> _Input material_:
==========

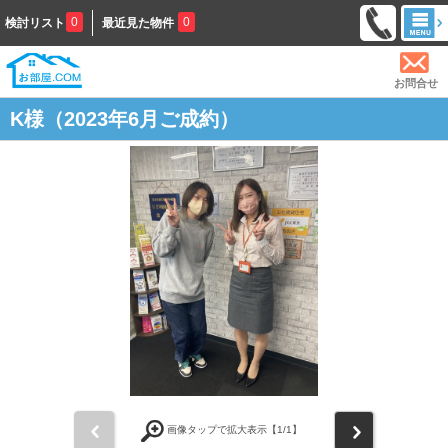
0
0
検討リスト
最近見た物件
お問合せ
K様（2023年6月ご成約）
前
次
画像タップで拡大表示【
1
/1】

==========

> _Exercise prompt_:
Please edit the text of the rows above, replacing "検討リスト" with "お気に入り" and keeping everything else the same. Leave the pictures out of your answer.

> _Exercise solution_:
0
0
お気に入り
最近見た物件
お問合せ
K様（2023年6月ご成約）
前
次
画像タップで拡大表示【
1
/1】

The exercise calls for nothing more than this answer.